Third, major investments in education, science, and R&D for the just transition could be a lodestar of the green recovery. The Committee on Climate Change has underscored this in a letter to the Prime Minister in May. This investment was pinpointed by the Smith School study already mentioned as a key post-coronavirus intervention. Education and R&D policy of this kind could prioritise the retraining of workers in aviation and the fossil fuel industry and support for renewable energy research (with the option of public stakes being taken in research funded by the state). To ensure any action in the United Kingdom is taken with an eye to the international challenge of tackling climate change, the government could also commit to offering technology developed in the United Kingdom cheaply or free to the Global South, partly as an act of reparation for historical injustice. These are simply some of the ideas that could form the basis of green demands in a post-coronavirus economy. Other options (some of which go beyond ‘investment’ and are mentioned in other position papers) might include:
Bringing buses into public ownership to stabilise the markets following a drop in public transport usage, and as one step towards making public transport free of charge as far as possible, a goal supported by Greenpeace; Amending competition law to indicate that high-emitting activities should not compete with public transport options, building on France’s direction that airlines cannot compete with domestic rail services as a condition of bailouts; Enabling Bank of England credit guidance to encourage green lending; Strengthening the requirements for listing on the London Stock Exchange to encourage more climate-friendly practices; Investment in a climate apprenticeship programme; and Bringing energy transmission and distribution networks into public ownership to facilitate planning and coordination of energy usage.

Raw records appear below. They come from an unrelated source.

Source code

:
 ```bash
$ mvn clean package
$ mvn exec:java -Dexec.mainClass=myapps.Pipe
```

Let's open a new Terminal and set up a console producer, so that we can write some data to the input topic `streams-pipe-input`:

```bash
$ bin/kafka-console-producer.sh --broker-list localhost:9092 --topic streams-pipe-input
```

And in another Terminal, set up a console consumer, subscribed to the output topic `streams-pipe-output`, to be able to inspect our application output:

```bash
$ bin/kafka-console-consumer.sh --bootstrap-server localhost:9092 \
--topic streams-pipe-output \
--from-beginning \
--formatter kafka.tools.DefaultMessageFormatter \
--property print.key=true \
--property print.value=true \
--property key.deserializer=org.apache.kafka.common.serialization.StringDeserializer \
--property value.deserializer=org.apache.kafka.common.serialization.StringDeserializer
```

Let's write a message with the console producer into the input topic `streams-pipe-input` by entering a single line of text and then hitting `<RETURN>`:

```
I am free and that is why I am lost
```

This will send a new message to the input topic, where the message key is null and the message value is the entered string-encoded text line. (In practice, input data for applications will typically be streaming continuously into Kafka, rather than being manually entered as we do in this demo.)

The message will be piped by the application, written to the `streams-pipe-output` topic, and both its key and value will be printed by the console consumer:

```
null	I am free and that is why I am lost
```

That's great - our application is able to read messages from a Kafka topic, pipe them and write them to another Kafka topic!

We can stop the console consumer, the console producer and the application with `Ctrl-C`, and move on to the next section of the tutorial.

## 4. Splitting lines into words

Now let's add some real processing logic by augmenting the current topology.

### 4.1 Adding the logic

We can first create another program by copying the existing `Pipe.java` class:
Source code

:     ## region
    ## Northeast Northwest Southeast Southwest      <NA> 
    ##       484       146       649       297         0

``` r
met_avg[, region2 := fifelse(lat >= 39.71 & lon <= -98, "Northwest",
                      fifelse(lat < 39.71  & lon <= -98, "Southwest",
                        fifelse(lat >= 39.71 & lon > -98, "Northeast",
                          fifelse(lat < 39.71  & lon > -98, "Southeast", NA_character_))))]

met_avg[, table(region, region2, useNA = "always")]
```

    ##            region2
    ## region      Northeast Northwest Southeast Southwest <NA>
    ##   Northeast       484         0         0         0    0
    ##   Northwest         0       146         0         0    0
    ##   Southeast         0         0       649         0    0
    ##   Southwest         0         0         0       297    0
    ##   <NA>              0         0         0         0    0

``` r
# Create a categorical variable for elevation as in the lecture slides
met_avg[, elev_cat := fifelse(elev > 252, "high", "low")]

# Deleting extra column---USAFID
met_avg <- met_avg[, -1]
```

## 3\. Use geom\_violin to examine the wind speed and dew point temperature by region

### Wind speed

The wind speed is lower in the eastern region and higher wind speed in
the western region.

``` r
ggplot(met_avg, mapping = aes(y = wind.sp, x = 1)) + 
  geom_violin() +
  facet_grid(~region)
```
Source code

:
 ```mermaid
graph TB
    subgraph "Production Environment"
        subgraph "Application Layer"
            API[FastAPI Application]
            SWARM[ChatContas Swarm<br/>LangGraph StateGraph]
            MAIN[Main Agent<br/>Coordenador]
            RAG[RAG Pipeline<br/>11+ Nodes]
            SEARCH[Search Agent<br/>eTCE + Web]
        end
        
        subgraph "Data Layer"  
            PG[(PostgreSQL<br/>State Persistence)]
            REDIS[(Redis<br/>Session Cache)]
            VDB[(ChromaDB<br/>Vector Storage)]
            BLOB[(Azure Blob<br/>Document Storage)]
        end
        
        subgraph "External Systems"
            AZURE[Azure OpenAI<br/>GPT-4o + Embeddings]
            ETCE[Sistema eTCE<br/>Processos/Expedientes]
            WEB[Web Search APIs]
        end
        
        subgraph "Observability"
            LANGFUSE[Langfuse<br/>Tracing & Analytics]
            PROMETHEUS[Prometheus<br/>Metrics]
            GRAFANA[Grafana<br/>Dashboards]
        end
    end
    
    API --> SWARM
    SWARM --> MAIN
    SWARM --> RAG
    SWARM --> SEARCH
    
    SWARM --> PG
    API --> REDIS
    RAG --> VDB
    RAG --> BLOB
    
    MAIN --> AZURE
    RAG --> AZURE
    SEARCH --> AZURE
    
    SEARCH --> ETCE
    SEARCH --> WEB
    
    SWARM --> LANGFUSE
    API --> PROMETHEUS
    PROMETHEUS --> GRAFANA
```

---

This is a generation-defining moment. We can choose to move out of the coronavirus crisis and revert to ordinary high-emitting, environmentally destructive practices that have brought our planet on the brink of overheating. Or we can decide that the catastrophic damage to human life, communities, and economic wellbeing caused by the coronavirus crisis provides the opportunity for a reset. As we build back, we can commit collectively to building infrastructure differently, so that it is in public hands. We can set up new institutions that will outlast us, like a National Investment Bank, in the same way that the crisis of the Second World War led to the establishment of the National Health Service. We can invest in education that will prepare us for a greener future. The coronavirus crisis has shown – for example, in housing rough sleepers – that it was political will that held back politicians to take on deeprooted social and economic challenges. We now need political will, backed by a popular movement, to take on vested interests that would hold back the long-term green investment that we so desperately need to protect the planet and build a better society.